In order to do this, prepare a JSON listing of the files to process. One can split this per era(recommended).
Create a simple text file (e.g., samples.txt) with one dataset per line: For example if the year is 2024:
DataC_2024 /EGamma0/Run2024C-MINIv6NANOv15-v1/NANOAOD
DataC_2024 /EGamma1/Run2024C-MINIv6NANOv15-v1/NANOAOD
Use fetch-datasets to resolve each dataset into full file paths. Choose an xrootd redirector via the --where option. Available redirectors are
"Americas": "root://cmsxrootd.fnal.gov/"
"Eurasia": "root://xrootd-cms.infn.it/"
"Yolo": "root://cms-xrd-global.cern.ch/"
Run the fetching like so:
fetch-datasets --input samples.txt --where Eurasia
This generates a <txt file name>.json with the full list of files per dataset that you can feed into pre-processing.
For the pre-processing one can check the coffea documentation of the function coffea.dataset_tools.preprocess for all available options.
If anyone requires, an example for the pre-processing, it is available here: https://github.com/MGhimiray/egamma-tnp/blob/dev_promptMVA/promptMVA/Dataset/preprocess.py.
The preprocessing produces to JSON-serializable dictionaries. A fileset that contains all the "runnable" chunks (i.e. those that it was able to read) and a "processed" fileset which contains all the chunks and has Nones for the unreadable files chunks specifications. You mostly care about the former. Those filesets can be dumped into JSON files and used as input to the main analysis. You can keep them forever as long as the files that they point to have not changed.

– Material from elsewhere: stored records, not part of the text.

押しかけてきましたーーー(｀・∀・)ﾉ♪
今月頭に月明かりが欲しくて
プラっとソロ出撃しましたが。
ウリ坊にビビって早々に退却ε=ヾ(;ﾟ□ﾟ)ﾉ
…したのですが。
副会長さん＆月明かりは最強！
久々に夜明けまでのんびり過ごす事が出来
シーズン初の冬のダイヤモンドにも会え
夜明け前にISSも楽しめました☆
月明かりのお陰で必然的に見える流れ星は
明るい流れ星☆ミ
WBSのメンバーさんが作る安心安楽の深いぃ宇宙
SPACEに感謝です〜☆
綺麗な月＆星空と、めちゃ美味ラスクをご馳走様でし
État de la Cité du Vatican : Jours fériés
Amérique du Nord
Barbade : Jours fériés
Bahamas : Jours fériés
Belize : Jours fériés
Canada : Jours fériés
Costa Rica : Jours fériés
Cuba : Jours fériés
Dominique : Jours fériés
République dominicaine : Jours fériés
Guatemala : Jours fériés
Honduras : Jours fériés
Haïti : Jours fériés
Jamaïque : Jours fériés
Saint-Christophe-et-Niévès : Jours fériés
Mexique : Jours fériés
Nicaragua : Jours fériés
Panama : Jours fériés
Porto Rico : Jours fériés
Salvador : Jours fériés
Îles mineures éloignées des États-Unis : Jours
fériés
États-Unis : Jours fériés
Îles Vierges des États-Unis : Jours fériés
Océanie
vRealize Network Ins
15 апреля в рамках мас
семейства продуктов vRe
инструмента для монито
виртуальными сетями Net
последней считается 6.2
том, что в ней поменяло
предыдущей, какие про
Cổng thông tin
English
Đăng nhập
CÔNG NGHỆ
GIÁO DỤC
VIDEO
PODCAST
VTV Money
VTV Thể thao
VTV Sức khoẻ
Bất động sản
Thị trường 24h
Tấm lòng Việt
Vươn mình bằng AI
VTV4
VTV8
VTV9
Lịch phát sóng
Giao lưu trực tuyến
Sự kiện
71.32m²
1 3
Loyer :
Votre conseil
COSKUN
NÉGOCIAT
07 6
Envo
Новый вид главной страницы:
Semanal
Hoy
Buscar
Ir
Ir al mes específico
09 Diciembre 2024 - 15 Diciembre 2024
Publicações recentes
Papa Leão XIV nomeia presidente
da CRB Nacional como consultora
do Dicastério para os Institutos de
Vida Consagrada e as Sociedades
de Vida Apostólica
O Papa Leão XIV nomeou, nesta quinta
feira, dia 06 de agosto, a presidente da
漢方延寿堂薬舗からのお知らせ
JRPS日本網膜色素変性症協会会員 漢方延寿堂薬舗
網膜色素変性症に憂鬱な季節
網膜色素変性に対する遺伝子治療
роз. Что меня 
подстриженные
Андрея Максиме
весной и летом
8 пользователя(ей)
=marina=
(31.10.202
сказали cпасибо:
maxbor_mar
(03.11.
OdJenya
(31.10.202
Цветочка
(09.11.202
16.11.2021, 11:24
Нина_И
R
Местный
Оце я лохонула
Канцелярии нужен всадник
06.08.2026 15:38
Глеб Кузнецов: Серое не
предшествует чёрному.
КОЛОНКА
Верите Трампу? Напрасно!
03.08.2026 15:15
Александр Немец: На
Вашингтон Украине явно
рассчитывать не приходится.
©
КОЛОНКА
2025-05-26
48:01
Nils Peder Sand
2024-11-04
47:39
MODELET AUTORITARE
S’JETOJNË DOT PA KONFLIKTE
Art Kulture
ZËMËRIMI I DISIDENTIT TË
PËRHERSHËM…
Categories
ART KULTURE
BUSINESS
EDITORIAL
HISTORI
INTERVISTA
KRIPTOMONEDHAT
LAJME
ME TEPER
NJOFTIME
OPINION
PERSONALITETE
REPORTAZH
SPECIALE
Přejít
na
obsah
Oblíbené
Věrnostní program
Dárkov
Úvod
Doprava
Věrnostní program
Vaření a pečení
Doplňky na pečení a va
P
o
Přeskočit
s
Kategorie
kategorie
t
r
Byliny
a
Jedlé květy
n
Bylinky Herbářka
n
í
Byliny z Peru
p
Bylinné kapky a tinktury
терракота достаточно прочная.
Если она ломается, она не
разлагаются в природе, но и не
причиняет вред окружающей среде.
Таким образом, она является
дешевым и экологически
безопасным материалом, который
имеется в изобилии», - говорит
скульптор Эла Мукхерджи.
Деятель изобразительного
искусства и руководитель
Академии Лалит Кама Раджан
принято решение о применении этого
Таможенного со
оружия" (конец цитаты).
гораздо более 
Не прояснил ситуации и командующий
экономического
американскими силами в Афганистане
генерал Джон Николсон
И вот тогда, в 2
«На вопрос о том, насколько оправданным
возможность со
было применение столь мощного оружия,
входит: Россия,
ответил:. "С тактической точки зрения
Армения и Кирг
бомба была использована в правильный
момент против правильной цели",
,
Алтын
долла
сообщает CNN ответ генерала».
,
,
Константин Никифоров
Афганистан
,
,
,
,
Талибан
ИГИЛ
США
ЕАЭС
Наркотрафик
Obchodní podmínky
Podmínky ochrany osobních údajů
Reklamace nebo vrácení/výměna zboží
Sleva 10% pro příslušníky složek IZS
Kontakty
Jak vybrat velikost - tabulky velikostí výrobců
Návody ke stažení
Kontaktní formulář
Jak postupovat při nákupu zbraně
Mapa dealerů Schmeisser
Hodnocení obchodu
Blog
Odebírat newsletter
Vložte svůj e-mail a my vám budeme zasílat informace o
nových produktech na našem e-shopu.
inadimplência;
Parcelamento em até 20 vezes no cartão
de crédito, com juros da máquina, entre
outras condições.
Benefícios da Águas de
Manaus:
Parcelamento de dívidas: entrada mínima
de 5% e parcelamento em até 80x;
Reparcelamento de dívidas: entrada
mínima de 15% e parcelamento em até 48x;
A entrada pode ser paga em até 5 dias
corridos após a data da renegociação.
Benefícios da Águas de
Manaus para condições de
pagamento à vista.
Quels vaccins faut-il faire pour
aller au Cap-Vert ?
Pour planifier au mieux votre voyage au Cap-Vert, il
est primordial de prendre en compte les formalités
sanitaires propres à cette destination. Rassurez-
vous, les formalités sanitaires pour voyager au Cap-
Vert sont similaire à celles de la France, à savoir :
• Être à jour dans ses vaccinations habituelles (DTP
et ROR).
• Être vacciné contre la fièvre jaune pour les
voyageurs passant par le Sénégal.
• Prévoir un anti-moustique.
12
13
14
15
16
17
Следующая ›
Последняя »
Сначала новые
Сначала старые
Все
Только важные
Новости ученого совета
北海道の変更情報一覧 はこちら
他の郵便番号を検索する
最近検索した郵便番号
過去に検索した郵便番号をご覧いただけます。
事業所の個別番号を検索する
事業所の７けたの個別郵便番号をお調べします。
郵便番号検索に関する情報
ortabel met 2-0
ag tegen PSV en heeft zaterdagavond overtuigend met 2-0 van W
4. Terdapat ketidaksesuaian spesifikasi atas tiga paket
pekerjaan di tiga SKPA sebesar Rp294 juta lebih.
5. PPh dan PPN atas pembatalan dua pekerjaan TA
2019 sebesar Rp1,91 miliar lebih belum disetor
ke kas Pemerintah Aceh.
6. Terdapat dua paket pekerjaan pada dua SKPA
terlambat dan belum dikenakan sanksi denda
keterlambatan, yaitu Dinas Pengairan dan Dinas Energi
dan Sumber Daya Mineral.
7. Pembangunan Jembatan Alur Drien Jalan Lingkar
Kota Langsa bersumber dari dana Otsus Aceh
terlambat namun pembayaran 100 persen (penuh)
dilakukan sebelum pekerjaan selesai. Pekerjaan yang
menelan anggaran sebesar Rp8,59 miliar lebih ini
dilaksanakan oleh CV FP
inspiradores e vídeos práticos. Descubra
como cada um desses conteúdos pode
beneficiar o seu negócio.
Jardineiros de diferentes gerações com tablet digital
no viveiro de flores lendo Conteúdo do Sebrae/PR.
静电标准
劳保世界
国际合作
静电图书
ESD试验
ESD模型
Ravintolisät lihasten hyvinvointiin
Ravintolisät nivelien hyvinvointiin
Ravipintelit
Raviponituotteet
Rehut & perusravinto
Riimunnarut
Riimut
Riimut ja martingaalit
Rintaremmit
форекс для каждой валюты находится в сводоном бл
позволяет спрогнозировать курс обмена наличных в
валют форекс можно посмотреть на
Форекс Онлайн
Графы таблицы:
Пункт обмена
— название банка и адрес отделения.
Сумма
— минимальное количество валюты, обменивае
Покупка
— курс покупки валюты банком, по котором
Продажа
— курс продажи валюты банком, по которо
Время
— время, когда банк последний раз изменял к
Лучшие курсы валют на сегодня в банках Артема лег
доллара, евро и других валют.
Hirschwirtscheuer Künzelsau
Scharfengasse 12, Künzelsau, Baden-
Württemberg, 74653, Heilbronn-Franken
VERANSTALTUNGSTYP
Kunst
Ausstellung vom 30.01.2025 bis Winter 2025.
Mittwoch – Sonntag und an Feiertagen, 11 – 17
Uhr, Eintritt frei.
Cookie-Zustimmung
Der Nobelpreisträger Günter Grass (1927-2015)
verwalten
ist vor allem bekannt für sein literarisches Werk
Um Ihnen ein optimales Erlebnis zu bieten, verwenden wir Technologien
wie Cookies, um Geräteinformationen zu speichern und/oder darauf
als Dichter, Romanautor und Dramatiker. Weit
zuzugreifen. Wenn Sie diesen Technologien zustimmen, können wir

To run the full analysis one can make use of the container. Before doing that remember to use voms cert. with the command:
voms-proxy-init -voms cms
If you are using the apptainer image, you need to do this before firing up the shell. To run the analysis you can do something like this:
run-analysis --config runner.json --settings settings.json --fileset fileset.json --binning binning.json --output simplecache::root://eosuser.cern.ch//eos/user/<specify_user>/foldername/ --executor dask/lxplus --memory 8GB --scaleout 100 --dashboard-address 8002 --log-directory /eos/user/<specify_user>/condor/log --queue espresso
To be able to take a look at the dask dashboard while the jobs are running, you can port-forward a port during your ssh login like so ssh -L 8xxx:localhost:8xxx <your_lxplus_username>@lxplus.cern.ch and then you can specify the same port in the --dashboard-address argument.
The execution is similar in other clusters but the way of manage environments and also connect to workers via a dask client is different per cluster so please consult your analysis facility's documentation. For example, on FNAL LPC, you need to use lpcjobqueue to connect to the workers: https://github.com/CoffeaTeam/lpcjobqueue.
If you do not care to check which files you failed to access and get a report back regarding file access during execution and errors, you can also pass --skip-report to not compute the report. The report is otherwise a json file that is dumped in the output folders.
NOTE for lxplus + apptainer: If workers don’t appear, check that no stray Python/Dask processes from previous runs are still running. Use ps aux and grep for the run-analysis jobs and terminate them if needed.
This often happens when a job is interrupted with Ctrl+C. Dask clusters are asynchronous and can linger briefly unless shut down explicitly.
Hint: If you are having trouble with keeping the ssh session alive during the execution, you can make use of tmux. The instruction for doing this in lxplus is:
systemctl --user start tmux.service
tmux attach
Make a note of the LXPLUS node where the tmux session is running, typically by typing hostname. You need to reconnect to the same node later to find your tmux session.